Quant à Alexandre Carrier, les attraits principaux sont bien sûr le fait qu’il soit un défenseur droitier, mais aussi son niveau de jeu défensif qui permettrait une belle liberté à Hutson. Cette option semble un peu moins envisageable à Montréal si on s’en tient aux combinaisons de défenseurs de la dernière saison.

Bien que son nom ne soit pas inclus dans les options, impossible d’écarter la possibilité de jumeler Dobson à Hutson. Il faudrait bien sûr le séparer de Matheson - une paire qui fonctionnait très bien la saison dernière - mais il s’agit certainement d’une belle option, qui avait été employée par St-Louis pendant plusieurs matchs.

POSTE DE DEUXIÈME GARDIEN

Les options : Samuel Montembeault, Jacob Fowler

Qui sera de retour devant le filet l’an prochain?

Cette fameuse question semble animer les discussions à Montréal, saison après saison, peu importe les candidats.

La seule certitude, c’est que Jakub Dobes sera le gardien partant pour lancer l’année. Son incroyable parcours en séries, qui a permis au CH d’accéder à la finale de l’Est, a convaincu le Tricolore de prolonger son contrat et il sera de retour pour la nouvelle saison.

Maintenant, la grande question est de savoir qui l’épaulera.

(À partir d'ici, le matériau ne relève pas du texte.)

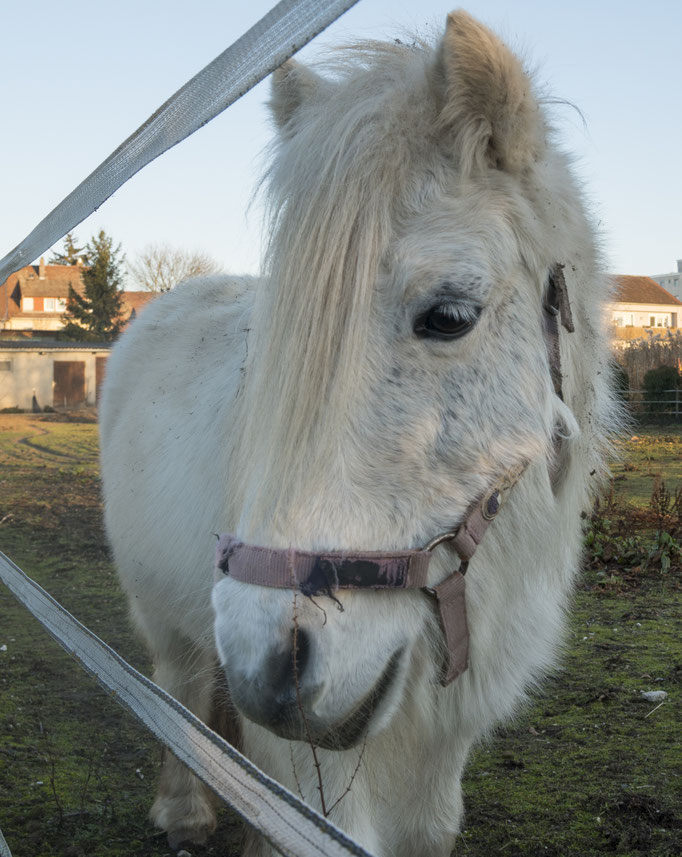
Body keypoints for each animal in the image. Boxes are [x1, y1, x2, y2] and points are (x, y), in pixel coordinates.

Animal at [101, 11, 616, 856]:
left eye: (450, 315)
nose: (269, 665)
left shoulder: (444, 738)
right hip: (167, 616)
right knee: (178, 685)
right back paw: (184, 810)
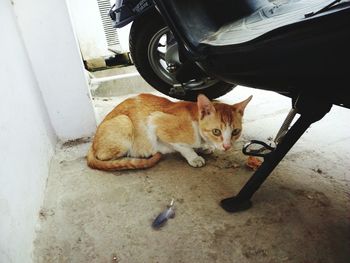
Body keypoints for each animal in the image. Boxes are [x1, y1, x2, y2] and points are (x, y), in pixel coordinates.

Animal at [87, 93, 252, 171]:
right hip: (124, 121)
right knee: (104, 156)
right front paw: (194, 156)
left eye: (235, 131)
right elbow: (182, 146)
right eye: (216, 131)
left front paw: (204, 147)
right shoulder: (155, 120)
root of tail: (93, 142)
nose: (227, 146)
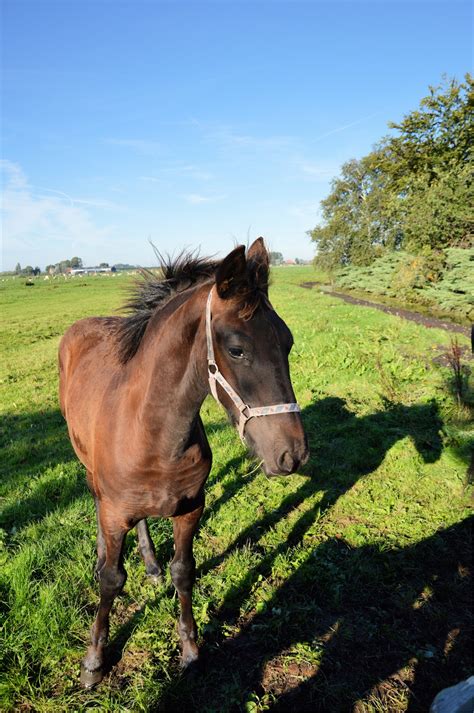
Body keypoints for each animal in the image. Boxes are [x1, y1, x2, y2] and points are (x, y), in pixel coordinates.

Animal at [58, 238, 308, 687]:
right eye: (237, 349)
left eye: (288, 342)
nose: (292, 454)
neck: (154, 434)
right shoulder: (115, 510)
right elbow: (111, 581)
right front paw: (93, 661)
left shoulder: (191, 507)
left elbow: (184, 570)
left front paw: (190, 648)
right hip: (86, 465)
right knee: (95, 499)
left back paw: (150, 564)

D’un côté, il y a le Québécois Samuel Montembeault. Il a tenu le fort quand le CH n’avait que lui et il n’a pas fait de vagues la saison dernière malgré une difficile situation dans laquelle il a été largué comme no 3.

À 29 ans, Montembeault a le potentiel d’être un bon auxiliaire pour Dobes. Mais est-il en mesure de surmonter les difficultés connues la saison dernière? Peut-il retrouver la confiance de ses entraîneurs?

Il faut dire que son été d’entraînement avait été écourté par deux déchirures à l’aine l’an dernier. Avec un été complet d’entraînement, il pourrait retrouver sa vitesse et sa confiance.

L’autre option, c’est bien sûr Jacob Fowler. Un des espoirs les plus prometteurs du giron montréalais, Fowler a montré à sa première saison chez les professionnels qu’il peut déjà évoluer dans la LNH.

Son efficacité de ,908 et sa moyenne de buts alloués de 2,43 font de lui un gardien du circuit Bettman.

Mais à seulement 21 ans, Fowler a besoin de répétitions. Il doit voir de l’action afin de poursuivre son développement et être à son meilleur pour le futur.

Avant de prendre leur décision, les dirigeants des Canadiens devront discuter d’un plan pour déterminer le nombre de matchs qu’il jouerait comme auxiliaire à Dobes.

Et si ce nombre n’est pas assez élevé pour son développement, Fowler pourrait bien être envoyé au Rocket de Laval pour commencer l’année, afin de disputer le plus de matchs possible.